While the plaintiff pointed to several alleged examples of this, the most significant, and certainly the one that resonated most with the court, was a press release written personally by Alexander and released by MSU, which contained statements regarding an NCAA review of the Athletics Department.
“On November 19, 2004, the Paducah Sun published an article based on this press release,” wrote the court. “Plaintiff claims that the press release contained false and defamatory statements made by Alexander, specifically (1) the NCAA was concerned that there was an overabundance of arrests and other problems that demanded serious and immediate attention; and (2) that NCAA officials said that MSU’s athletic program would likely end up in significant trouble with the NCAA in a couple of years if changes were not made.”
“Plaintiff claims that the NCAA officials never made statements that they were concerned that there was an overabundance of arrests and other problems demanding serious and immediate attention. The NCAA officials who visited MSU testified that they never made this statement. Ron Stratten recalls telling Alexander that there were serious problems but does not recall telling him that they needed immediate attention. Rosie Stallmen indicates that she found that there needed to be better communication between athletics and the administrative side of MSU but that she never stated that MSU’s arrest record was extremely high.” Stallman also denied making other comments that were attributed to her.
“Alexander has failed to demonstrate the veracity of the statements at issue. Drawing all reasonable inferences against Alexander, Plaintiff has demonstrated that Alexander acted with malice as he knew or should have known that these statements which he attributed to the NCAA representatives were false. The statement is also defamatory as it refers to problems with the department which Plaintiff administered and might tend to injure Plaintiff in his business or occupation. See McCall, 623 S.W.2d at 884.
“This Court finds that there is an issue of material fact as to whether Alexander published the statements leading to the November 18, 2004, press release with malice, and therefore this claim is properly resolved by the jury.”
Turning to the claim that the defendant interfered with the plaintiff’s prospective contractual relations, the court found that Alexander was within his rights to have a frank discussion with his fellow president at Eastern Kentucky about Dennison’s qualifications.
Finally, turning to the plaintiff’s claim of intentional infliction of emotional distress, the court found that “any remarks made by the Defendants concerning the Plaintiff were not so outrageous as to offend generally accepted standards of decency and morality.”
E.W. Dennison v.
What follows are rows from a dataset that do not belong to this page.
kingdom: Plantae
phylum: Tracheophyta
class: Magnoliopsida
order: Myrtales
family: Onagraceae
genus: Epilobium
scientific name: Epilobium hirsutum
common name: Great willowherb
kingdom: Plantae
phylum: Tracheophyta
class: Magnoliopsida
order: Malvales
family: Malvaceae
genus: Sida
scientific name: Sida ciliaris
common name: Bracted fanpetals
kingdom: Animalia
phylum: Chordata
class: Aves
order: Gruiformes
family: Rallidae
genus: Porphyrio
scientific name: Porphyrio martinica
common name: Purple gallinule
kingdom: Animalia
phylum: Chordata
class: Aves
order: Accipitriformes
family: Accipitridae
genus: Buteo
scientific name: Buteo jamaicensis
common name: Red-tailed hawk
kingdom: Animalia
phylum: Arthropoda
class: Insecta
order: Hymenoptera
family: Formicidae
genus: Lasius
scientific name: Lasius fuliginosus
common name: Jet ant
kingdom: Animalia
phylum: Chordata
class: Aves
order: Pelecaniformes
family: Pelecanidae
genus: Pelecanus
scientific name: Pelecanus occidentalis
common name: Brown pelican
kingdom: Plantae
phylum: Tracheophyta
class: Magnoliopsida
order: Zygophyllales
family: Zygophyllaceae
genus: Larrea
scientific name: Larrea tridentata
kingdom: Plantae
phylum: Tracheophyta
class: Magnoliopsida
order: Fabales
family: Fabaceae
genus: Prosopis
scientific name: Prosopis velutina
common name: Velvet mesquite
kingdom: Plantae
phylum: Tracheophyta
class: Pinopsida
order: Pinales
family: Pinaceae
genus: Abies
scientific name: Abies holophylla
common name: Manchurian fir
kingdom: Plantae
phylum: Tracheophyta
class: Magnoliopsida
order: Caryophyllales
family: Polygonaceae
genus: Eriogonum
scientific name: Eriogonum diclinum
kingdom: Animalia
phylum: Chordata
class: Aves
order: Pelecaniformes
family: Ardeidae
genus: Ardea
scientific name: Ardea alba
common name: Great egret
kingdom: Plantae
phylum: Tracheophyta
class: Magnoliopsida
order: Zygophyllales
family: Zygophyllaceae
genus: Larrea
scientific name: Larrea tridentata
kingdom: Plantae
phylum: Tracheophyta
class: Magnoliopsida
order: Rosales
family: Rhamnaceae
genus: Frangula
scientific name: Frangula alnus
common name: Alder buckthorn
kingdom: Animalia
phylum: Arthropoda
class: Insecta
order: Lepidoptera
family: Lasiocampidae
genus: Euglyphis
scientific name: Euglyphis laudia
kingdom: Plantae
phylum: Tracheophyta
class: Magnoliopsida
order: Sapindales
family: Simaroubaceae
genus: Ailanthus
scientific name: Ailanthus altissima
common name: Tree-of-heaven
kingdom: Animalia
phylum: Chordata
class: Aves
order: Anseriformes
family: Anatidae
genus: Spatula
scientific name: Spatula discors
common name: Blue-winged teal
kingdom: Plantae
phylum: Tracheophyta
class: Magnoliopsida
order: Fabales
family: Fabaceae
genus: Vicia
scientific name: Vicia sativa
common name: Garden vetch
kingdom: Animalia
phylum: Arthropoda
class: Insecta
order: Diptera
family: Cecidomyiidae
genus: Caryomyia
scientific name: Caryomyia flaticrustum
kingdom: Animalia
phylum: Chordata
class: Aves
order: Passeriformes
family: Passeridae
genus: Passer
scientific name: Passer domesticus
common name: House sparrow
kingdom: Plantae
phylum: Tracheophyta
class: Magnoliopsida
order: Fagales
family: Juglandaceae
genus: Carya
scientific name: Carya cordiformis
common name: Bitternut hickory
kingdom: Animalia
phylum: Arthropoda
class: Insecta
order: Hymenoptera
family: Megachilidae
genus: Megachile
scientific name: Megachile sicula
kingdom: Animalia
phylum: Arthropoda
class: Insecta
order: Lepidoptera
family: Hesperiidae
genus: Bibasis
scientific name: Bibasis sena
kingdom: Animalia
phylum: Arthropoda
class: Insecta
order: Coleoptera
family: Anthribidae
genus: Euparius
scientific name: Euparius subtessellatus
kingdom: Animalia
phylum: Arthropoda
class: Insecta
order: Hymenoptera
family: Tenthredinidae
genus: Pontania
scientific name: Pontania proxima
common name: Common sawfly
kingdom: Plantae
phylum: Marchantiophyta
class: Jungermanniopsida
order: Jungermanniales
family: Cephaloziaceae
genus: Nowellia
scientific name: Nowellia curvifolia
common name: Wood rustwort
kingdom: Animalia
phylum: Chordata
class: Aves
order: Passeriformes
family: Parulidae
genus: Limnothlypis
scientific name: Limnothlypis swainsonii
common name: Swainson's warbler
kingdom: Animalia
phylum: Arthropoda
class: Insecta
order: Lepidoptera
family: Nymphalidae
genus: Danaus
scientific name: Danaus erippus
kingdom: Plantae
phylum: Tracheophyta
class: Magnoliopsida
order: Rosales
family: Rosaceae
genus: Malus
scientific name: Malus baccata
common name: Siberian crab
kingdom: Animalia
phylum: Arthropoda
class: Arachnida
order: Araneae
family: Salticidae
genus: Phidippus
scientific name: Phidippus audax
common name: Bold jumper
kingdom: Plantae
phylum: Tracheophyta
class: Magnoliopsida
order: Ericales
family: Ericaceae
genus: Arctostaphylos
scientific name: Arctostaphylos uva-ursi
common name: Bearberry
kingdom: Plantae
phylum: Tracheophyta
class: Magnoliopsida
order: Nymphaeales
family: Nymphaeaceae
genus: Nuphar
Murray State University, et al.; W.D. Ky.; CASE NO. 5:05CV-182-R, 2006 U.S. Dist. LEXIS 80800; 11/3/06
Attorneys of Record: (for plaintiff) Gary R. Haverstock, Haverstock, Bell & Pitman, Murray, KY.; Harold T. Hurt, Hurt & Jones, Murray, KY.; Squire N. Williams, III, Robert C. Moore, Hazelrigg & Cox, LLP, Frankfort, KY. (for defendants) Serieta G. Jaggers, Jaggers Law Office, Princeton, KY, US.; William E. Johnson, Johnson, True & Guarnieri, LLP, Frankfort, KY.